One person used to bring spare car parts to Estonia and the USSR. Completely legal from Finland's point of view, as he did not do this on the regular, only if his friends there happened to need something that was hard to get back home. Technically speaking he should have been stopped at the other side of the border - teeechnically speaking. In reality the border controls was just a dance-through if you knew the steps: bring a convincing stack of papers with official-looking stamps on them.

It didn't matter that they were in Finnish, no one would bother reading them anyway, the point was that you had them. He had the local (Finnish) police station stamp his for extra oomph... plus on the Russian side, handing over certain items to the border control guys got you through with no hassle. The Estonian border usually just waved you through like "pfff as if we even care, we saw you had the documents so not our problem".

One family member hit his head on a metal structure during an open air music festival, and got patched up by a doctor in the audience instead of being taken to a hospital. In fact, it was important to NOT take him to a hospital, because while the official USSR side kinda turned a blind eye to the festival itself - that festival was kinda... too local-patriotic to be an accepted thing by the USSR at the time - a Finn in the audience might have drawn very unwelcome attention to himself. I mean. We had/have a reputation for being honest idiots with lots of goods and money. Add that to the 70's-80's KGB and you know.

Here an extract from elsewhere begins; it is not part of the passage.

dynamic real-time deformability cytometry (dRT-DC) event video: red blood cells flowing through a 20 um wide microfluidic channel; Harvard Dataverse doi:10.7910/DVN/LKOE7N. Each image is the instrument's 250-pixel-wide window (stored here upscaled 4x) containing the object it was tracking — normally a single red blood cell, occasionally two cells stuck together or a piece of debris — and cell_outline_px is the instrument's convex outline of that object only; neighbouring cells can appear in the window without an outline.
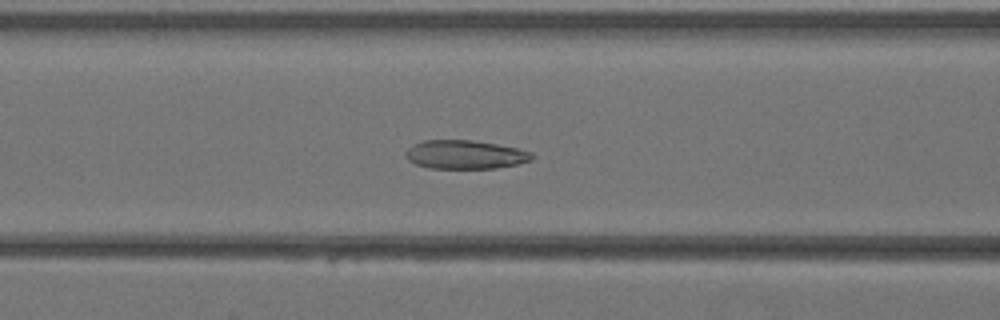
{"species": "Egyptian fruit bat (a non-hibernating species)", "species_latin": "Rousettus aegyptiacus", "temperature_condition": "warm", "stored_images_in_passage": 39, "camera_frame_rate_fps": 3000, "um_per_image_px": 0.085, "animal": {"sex": "female"}, "frame": {"image": 1, "passage_image": 15, "time_ms": 4.667, "image_size_px": [1000, 320], "cell_outline_px": [[536, 156], [532, 160], [516, 164], [496, 168], [428, 168], [416, 164], [408, 160], [404, 156], [404, 152], [408, 148], [424, 140], [472, 140], [496, 144], [516, 148], [532, 152]], "centroid_in_image_um": [39.53, 13.14], "position_along_channel_um": 127.1, "area_um2": 21.1}}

We had a friend come over with his family one time for a holiday in Finland. The dad had been to Finland before, but the rest of the family was massively surprised we were not stopped anywhere for controls while within the country. That, apparently, was a thing in Estonia back then.

Date: 2018-06-09 12:26 pm (UTC)
From: (Anonymous)
Thanks for sharing :) Most of these things are really familiar to me, especially those parts that are now offensive. We also had serious shortages of everyday items, contraband jeans, and pervasive bribery with such luxury items as coffee or cigarettes, especially for services we were entitled to anyway, like medical procedures etc. And the sprawling bureaucracy that made sense to nobody, and in practice was just a tool for people in positions of authority to fleece others "below" them. Good times.